Lot-to-Lot Variability — How Different Can Radiation Response Be Between COTS Lots?

One of the fundamental challenges with using COTS parts is that the manufacturer can change their process, packaging, or foundry without telling you and that change can dramatically alter the radiation response. You tested lot A and it survived 50 krad. Your flight build uses lot B from two years later, and it fails at 15 krad. This is not a theoretical concern; it has happened repeatedly.

Documented examples of significant lot variability:

  • Linear voltage regulators are notorious for lot-to-lot TID variation.
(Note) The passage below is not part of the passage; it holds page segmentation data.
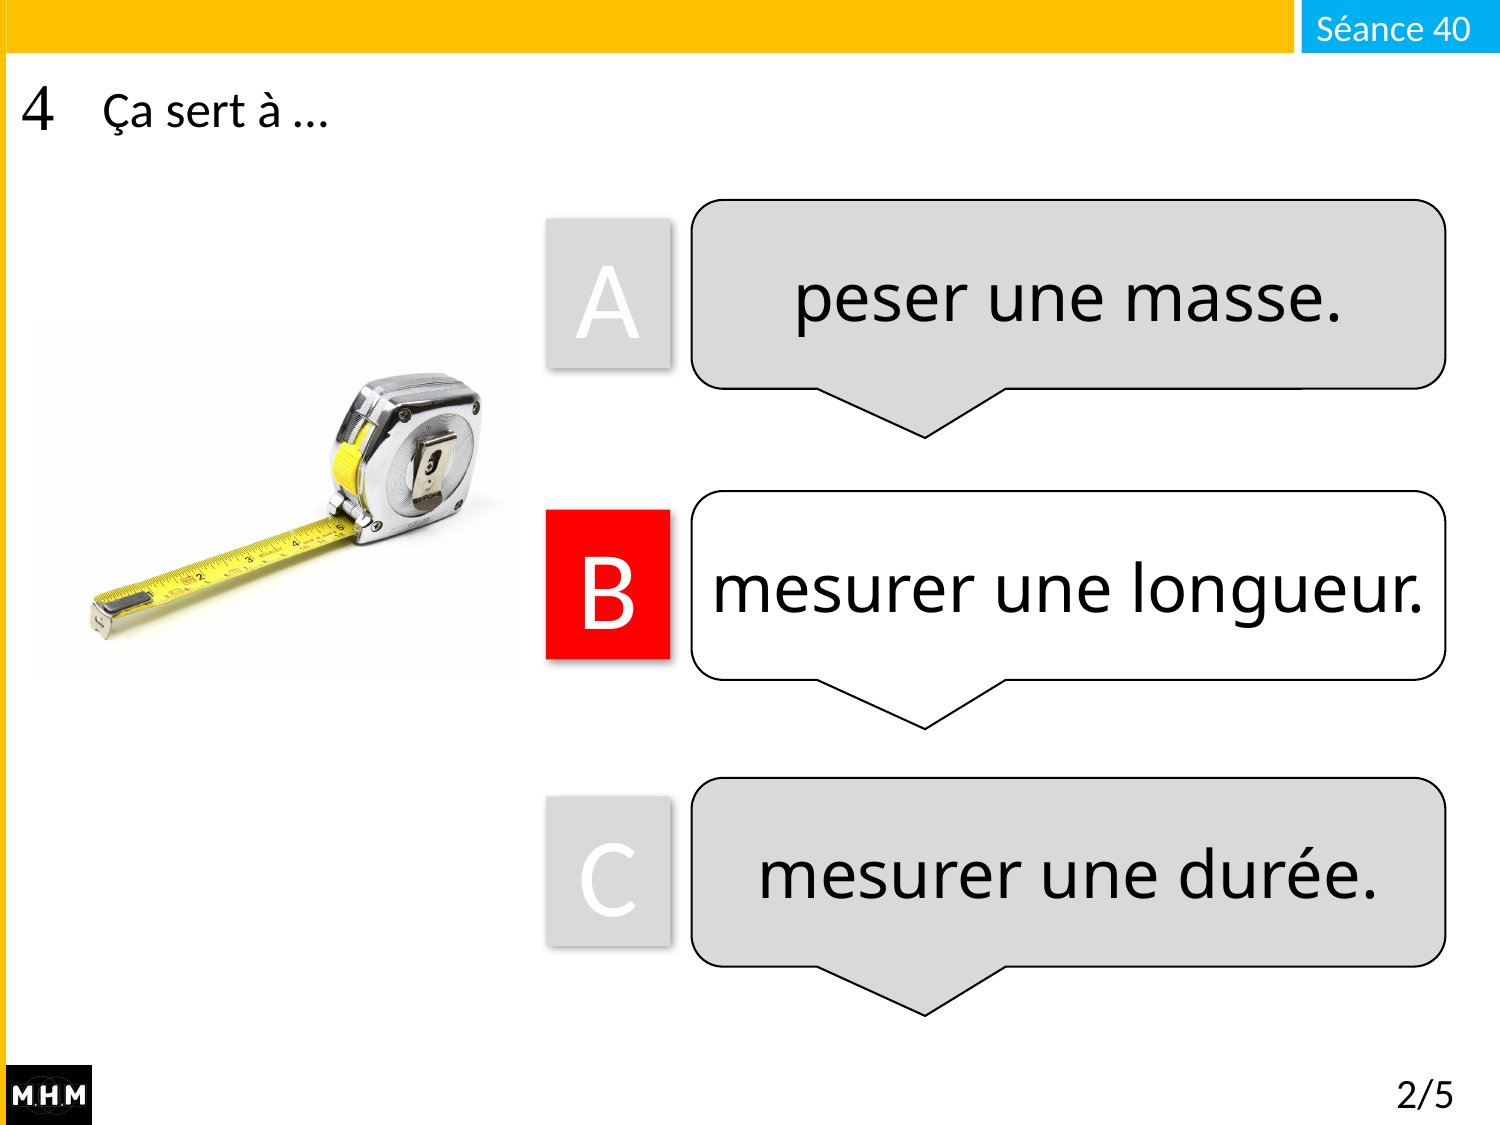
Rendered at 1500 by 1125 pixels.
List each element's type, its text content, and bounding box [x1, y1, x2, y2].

text_box C [545, 796, 671, 947]
text_box B [545, 509, 671, 660]
text_box mesurer une durée. [690, 776, 1447, 1018]
picture [38, 319, 519, 680]
title Ça sert à … [87, 38, 1382, 146]
picture [6, 1065, 92, 1125]
text_box A [545, 218, 671, 369]
list 2/5 [1351, 1064, 1500, 1125]
text_box peser une masse. [690, 198, 1447, 440]
text_box mesurer une longueur. [690, 490, 1447, 731]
Multiple studies have shown 3-5× differences in failure dose between lots of the same part number from the same manufacturer.
  • Some COTS ADCs have shown lot-dependent SEL thresholds, with some lots being SEL-immune and others having LET thresholds in the 20-30 MeV-cm²/mg range.
  • Optocoupler CTR degradation under displacement damage can vary by factors of 2-4 between production lots due to LED efficiency differences.

Root causes:

  • Foundry migration (same part number, different fab)
  • Process node shrinks or optimizations
  • Changes in epitaxial layer thickness
  • Different passivation materials or oxide growth conditions
  • Wafer-to-wafer variation within a single lot
  • Die revisions that don’t change the part number

What can you do about it?

  • Lot Acceptance Testing (LAT): Test samples from each flight lot. This is the gold standard but adds cost and schedule. How many samples per lot is enough? TM1019 suggests 10 for TID; is that sufficient for statistical confidence?
  • Date code tracking: Maintain records of which date codes you’ve characterized. At minimum, you know when your data might be stale.
  • Manufacturer engagement: Some manufacturers will disclose process changes under NDA. Build those relationships.
  • Design margin: If you can’t guarantee lot consistency, your design margins need to account for the variability. This argues for larger RDM on COTS parts.

How does your program handle lot variability? Do you do LAT on every flight lot? What’s your threshold for deciding a part needs lot-level screening vs. accepting characterization data as sufficient?